Celebrate significant events, both related and unrelated to care, in your patients’ lives. If you are a dental practice and a child is nearing the end of a series of fillings, get a card ready that is signed by each member of your team. If you are in urgent care and a patient has emergency surgery because of a condition discovered at your practice, send flowers or a card. For longer-term relationships, celebrate milestones like birthdays, graduations, or promotions to show you care. These expressions of care build a stronger connection with patients.
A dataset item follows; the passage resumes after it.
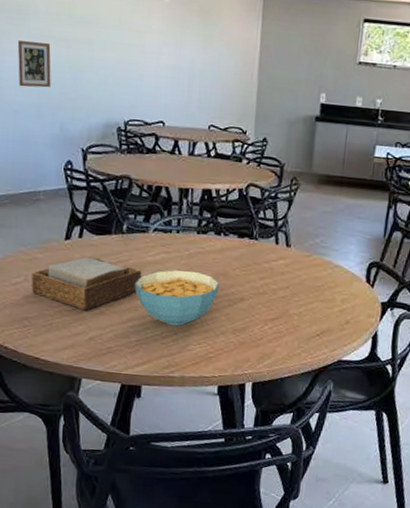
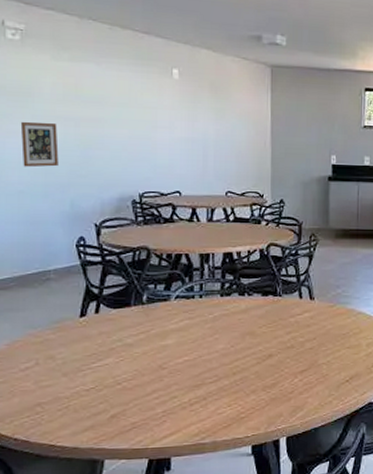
napkin holder: present [31,256,142,311] -> none [43,331,165,388]
cereal bowl: present [134,270,219,326] -> none [158,333,246,391]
• Hold patient appreciation events

Hold patient-wide events to build bonds that celebrate your vision and mission for care. An oncology practice might hold quarterly gatherings to celebrate patients who have completed treatment. A practice focused on children could host a Friday-night date night, where parents can drop-off kids for several hours of free childcare. Urgent care centers can host family events with entertainment and attractions for both parents and kids to build a sense of community. Other practices might have cocktail hours, appreciation nights, or celebrations several times a year to show appreciation and allow employees to socialize with patients in a non-care setting.

• Reward patients

Provide goodie bags or complimentary items that include coupons and office-branded promotional items. If you’re an urgent care office, give away small first aid kits that can be kept in the patient’s car, bag, or purse. Consider creating packets of complimentary items and resources that cater to specific conditions. For example, a primary care practice could have literature and resources for patients that are trying to lose weight (i.e., a water bottle, tips for losing weight, and coupons for a local gym). These gifts, combined with frequent communication and follow-ups, can build a strong bond founded on care.

Integrate the employee experience with the patient experience and involve employees in brainstorming and developing ways to care for patients in line with your culture and values. I guarantee it will pay off in huge dividends down the road.

As Maya Angelou so prophetically said,

“They may forget your name, but they will never forget how you made them feel.”

So ask yourself, your employees and your patients the same question: How does your culture make people feel?